Information shown:

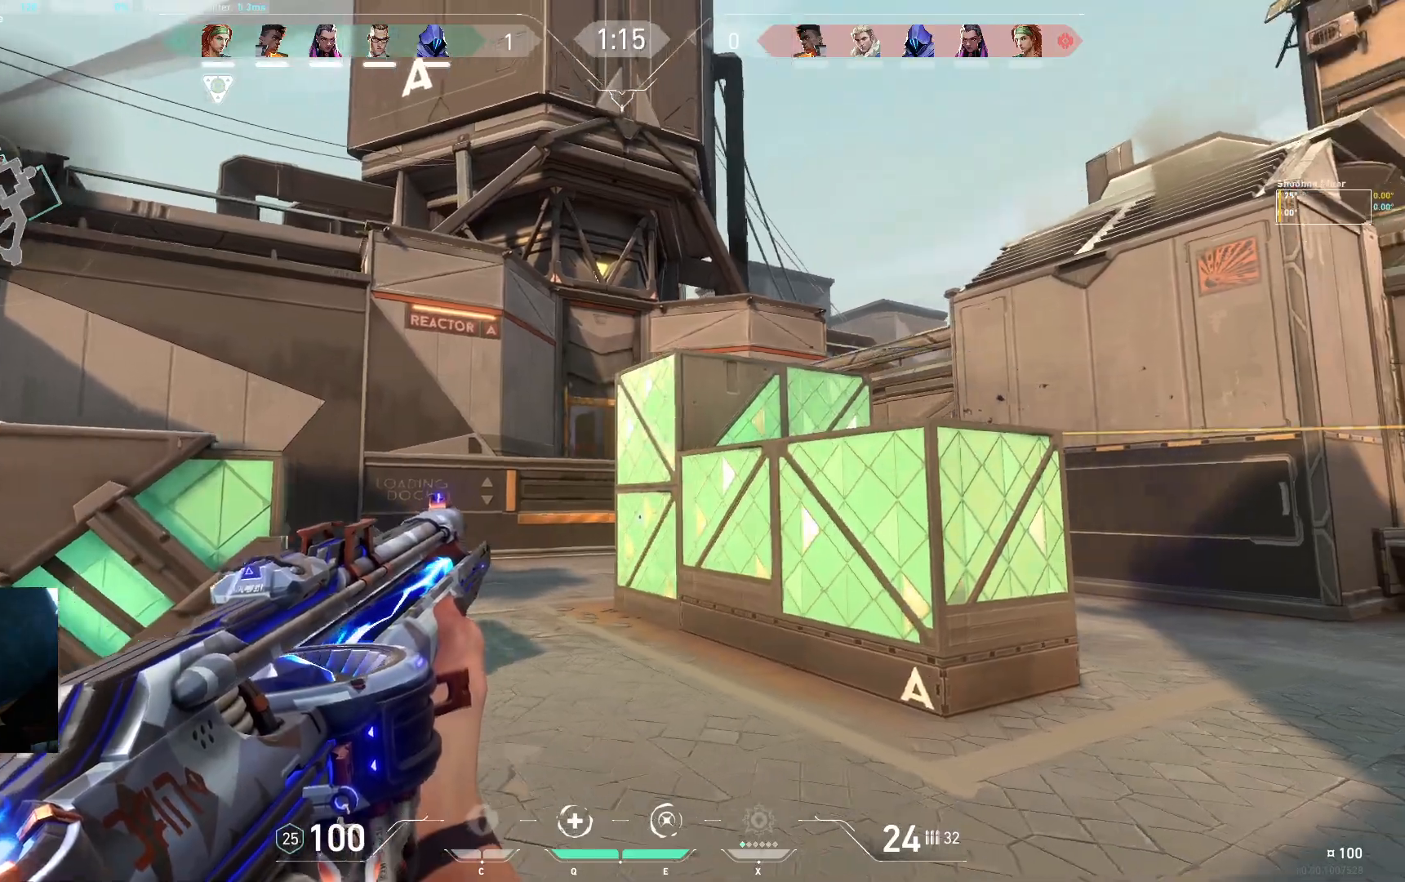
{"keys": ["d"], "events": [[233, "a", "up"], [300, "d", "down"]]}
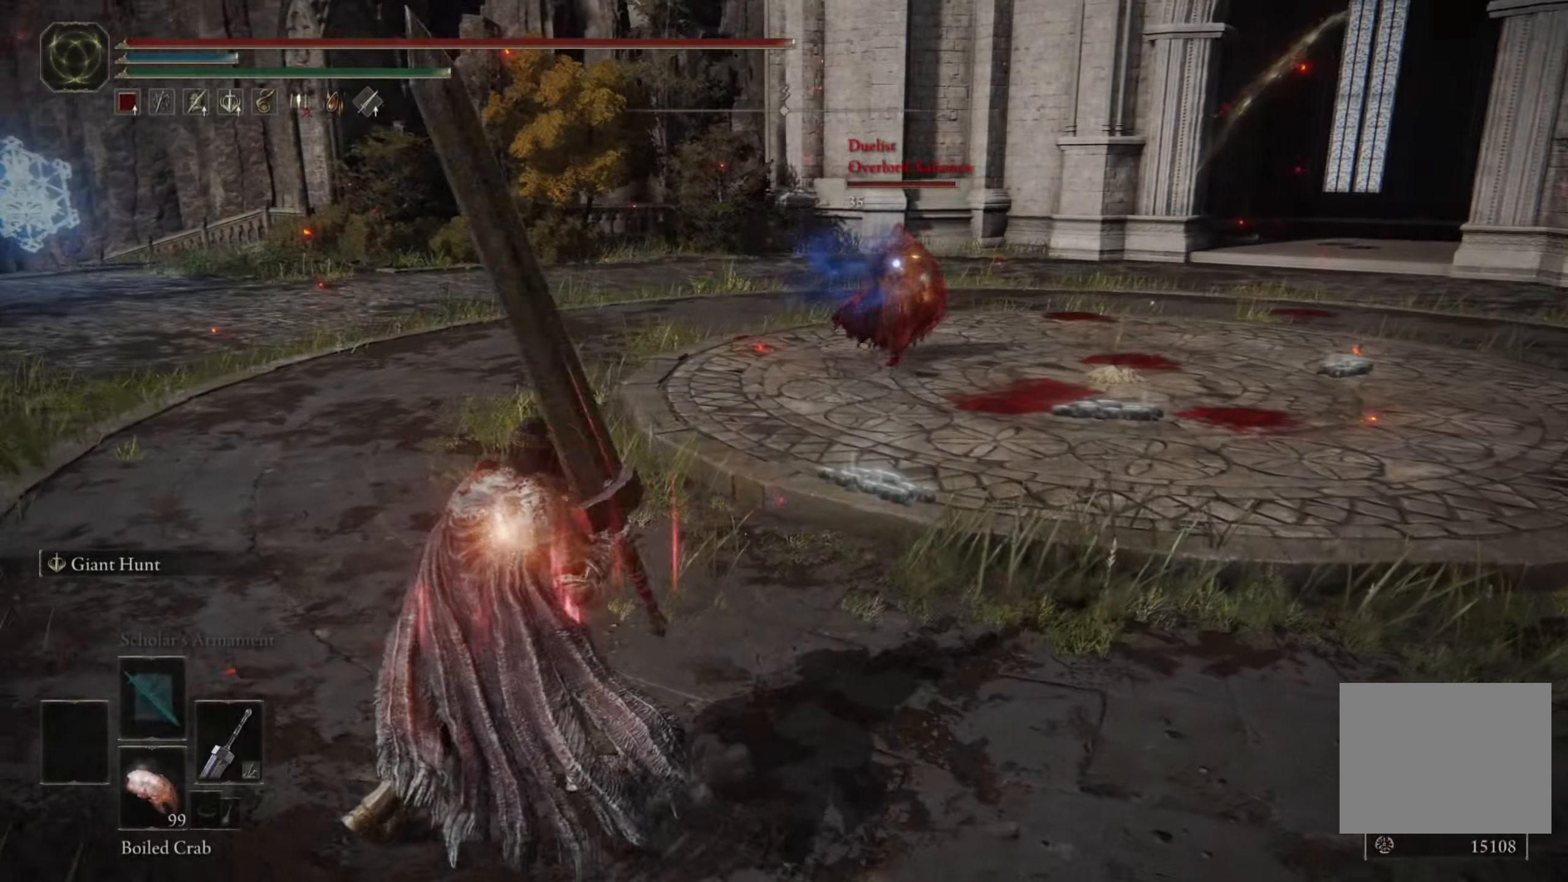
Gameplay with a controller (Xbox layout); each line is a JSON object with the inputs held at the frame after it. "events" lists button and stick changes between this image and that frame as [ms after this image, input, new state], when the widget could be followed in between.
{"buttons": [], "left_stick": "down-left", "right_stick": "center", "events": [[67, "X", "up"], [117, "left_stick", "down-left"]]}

Action item:
Reproduce the listing verbatim, and keep the pictures out of the copy.

Finished exercise:
{"keys": ["d"], "events": [[233, "a", "up"], [300, "d", "down"]]}
Gameplay with a controller (Xbox layout); each line is a JSON object with the inputs held at the frame after it. "events" lists button and stick changes between this image and that frame as [ms after this image, input, new state], when the widget could be followed in between.
{"buttons": [], "left_stick": "down-left", "right_stick": "center", "events": [[67, "X", "up"], [117, "left_stick", "down-left"]]}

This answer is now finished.